• _ABOUT THIS TASK_:
Locate every line in the material below that has the word "valor". Copy each of those lines.

• _GIVEN DATA_:
BEGIN
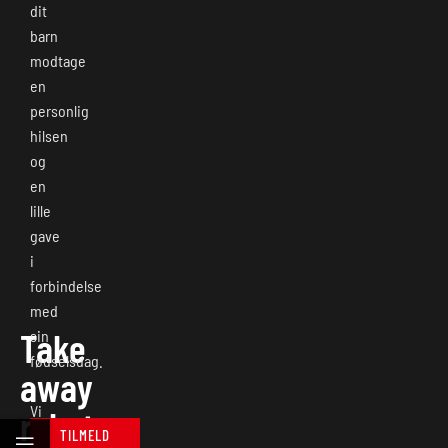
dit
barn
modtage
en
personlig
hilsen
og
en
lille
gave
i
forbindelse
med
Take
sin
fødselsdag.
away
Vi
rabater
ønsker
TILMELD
END
BEGIN
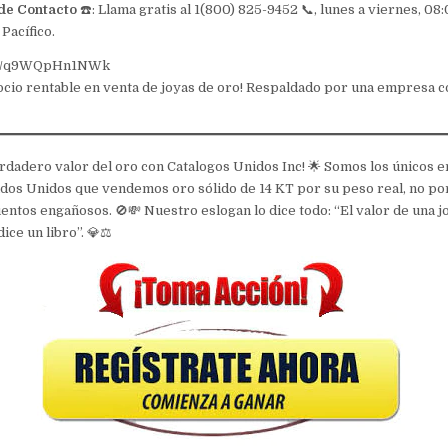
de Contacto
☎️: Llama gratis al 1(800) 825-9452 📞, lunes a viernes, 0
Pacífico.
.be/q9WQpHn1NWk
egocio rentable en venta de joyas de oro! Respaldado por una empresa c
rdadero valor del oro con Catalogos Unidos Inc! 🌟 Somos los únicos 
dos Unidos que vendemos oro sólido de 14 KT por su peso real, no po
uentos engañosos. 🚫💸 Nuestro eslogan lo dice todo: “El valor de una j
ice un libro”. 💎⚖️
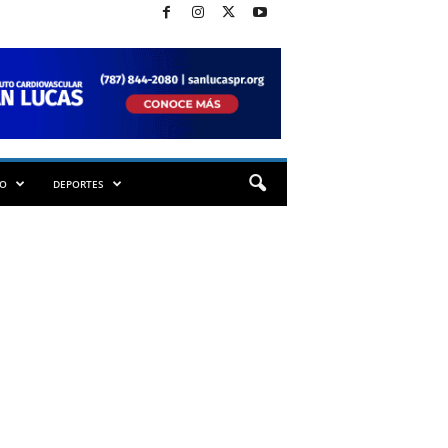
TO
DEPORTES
END
• _RESPONSE AREA_:
rdadero valor del oro con Catalogos Unidos Inc! 🌟 Somos los únicos 
uentos engañosos. 🚫💸 Nuestro eslogan lo dice todo: “El valor de una j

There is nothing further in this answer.